## PAGE EXTRACT
○ ○ ○ ○ ○ ○ ○

4) Log prompts, outputs, and decisions—responsibly
For LLM apps, the “what” and “why” are the prompt, system template, retrieved context, and tool calls. Log them with redaction.
Keep journald persistent (see install section).
Create a lightweight redactor for logs:
# Example: stream-redact.sh — masks emails and phone numbers in stdin
sed -E 's/[[:alnum:]\._%+-]+@[[:alnum:]\.-]+\.[A-Za-z]{2,}/[REDACTED_EMAIL]/g; \
s/\b[0-9]{3}[-. ][0-9]{3}[-. ][0-9]{4}\b/[REDACTED_PHONE]/g'
- Pipe app logs through redaction before disk:
# Example systemd unit snippet
[Service]
ExecStart=/srv/ai-app/bin/server
StandardOutput=journal+console
StandardError=journal
# Or if you write to files:
# ExecStart=/bin/sh -c '/srv/ai-app/bin/server 2>&1 | /usr/local/bin/stream-redact.sh >> /var/log/ai/app.log'
- Rotate and protect:
sudo chown root:adm /var/log/ai
sudo chmod 0750 /var/log/ai
5) Classify root cause and lock in the fix
Use a simple taxonomy to speed remediation:
Data/config: wrong retrieval index, outdated embeddings, bad prompt template, missing seed.
Model: incompatible tokenizer/weights, quantization bug, unexpected upgrade.
Infra: driver/library mismatch, container image drift, OOM/latency from network or GPU contention.
Adversarial input: prompt injection, malicious tool output.
Map your next step:
Data/config → rebuild index, fix template, backfill embeddings, add version pinning.
Model → pin model+tokenizer digest, add checksum validation at startup.
Infra → pin container digests, add health checks, set resource limits, codify drivers/toolkit versions.
Adversarial → add input/output filters, retrieval allowlists, sandbox tools, constrain network egress.
Real-world style example: the “PII leak” hallucination that wasn’t
Symptom: A customer support bot returned what looked like a real phone number.
Investigation path: 1) Freeze context with the triage script before restarting. Artifacts show the exact code commit, model SHA, and prompt template. 2) Network and strace show the app contacting a self-hosted vector DB and reading an embeddings file updated 10 minutes earlier. 3) Auditd logs confirm write activity to the embeddings directory from a batch job. 4) Reproduction offline with the captured index reproduces the leak: the vector DB contained unredacted tickets from a staging sync job. 5) Fix: restore previous index, add redaction to the sync pipeline, pin the embeddings snapshot in prod, and add an auditd rule plus a checksum gate at service startup.
Outcome: MTTD reduced next time because vector index writes now fire alerts, and incidents become fully reproducible within minutes.
Handy one-liners you’ll reuse
- Find incidents in the last hour across systemd:
journalctl --since '1 hour ago' -p 4..7 -o short-monotonic
- Grep for chain-of-thought or tool calls in logs (example patterns):
rg -n --no-heading -e 'TOOL_CALL|RETRIEVAL|PROMPT:' /var/log/ai
- Verify container immutability in deployment:
docker inspect <svc> --format '{{.Image}}' | xargs docker image inspect --format '{{.Id}} {{.RepoTags}}'
- Diff current config vs. last known-good:
diff -u /etc/ai/config.yaml /etc/ai/config.last || true
Wrap-up and next steps (CTA)

○ ○ ○ ○ ○ ○ ○

## EXCERPTED RECORDS

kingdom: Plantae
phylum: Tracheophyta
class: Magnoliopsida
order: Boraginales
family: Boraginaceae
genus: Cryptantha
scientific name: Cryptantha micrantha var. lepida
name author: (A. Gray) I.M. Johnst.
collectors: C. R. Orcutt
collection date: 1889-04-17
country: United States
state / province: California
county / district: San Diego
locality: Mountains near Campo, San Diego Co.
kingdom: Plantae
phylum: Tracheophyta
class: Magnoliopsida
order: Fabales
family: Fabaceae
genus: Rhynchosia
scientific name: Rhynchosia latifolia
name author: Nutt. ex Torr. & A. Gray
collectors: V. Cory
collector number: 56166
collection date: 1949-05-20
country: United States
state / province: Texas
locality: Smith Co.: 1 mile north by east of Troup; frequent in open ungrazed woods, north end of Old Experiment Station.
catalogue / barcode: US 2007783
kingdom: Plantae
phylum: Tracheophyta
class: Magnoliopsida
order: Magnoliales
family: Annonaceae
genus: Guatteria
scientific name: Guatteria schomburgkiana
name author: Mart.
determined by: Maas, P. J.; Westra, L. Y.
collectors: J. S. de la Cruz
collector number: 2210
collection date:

○ ○ ○ ○ ○ ○ ○

## WHAT TO DO
Please say whether each statement agrees with the text on LLM app troubleshooting, answering yes or no with the deciding words quoted from it: (a) The example redaction script masks email addresses and phone numbers. (b) In the customer support bot example, the phone number came from an unexpected model upgrade. (c) For a model root cause, the next step includes pinning the model and tokenizer digest.

## ANSWER
(a) Yes: "masks emails and phone numbers in stdin"
(b) No: "the vector DB contained unredacted tickets from a staging sync job"
(c) Yes: "Model → pin model+tokenizer digest, add checksum validation at startup."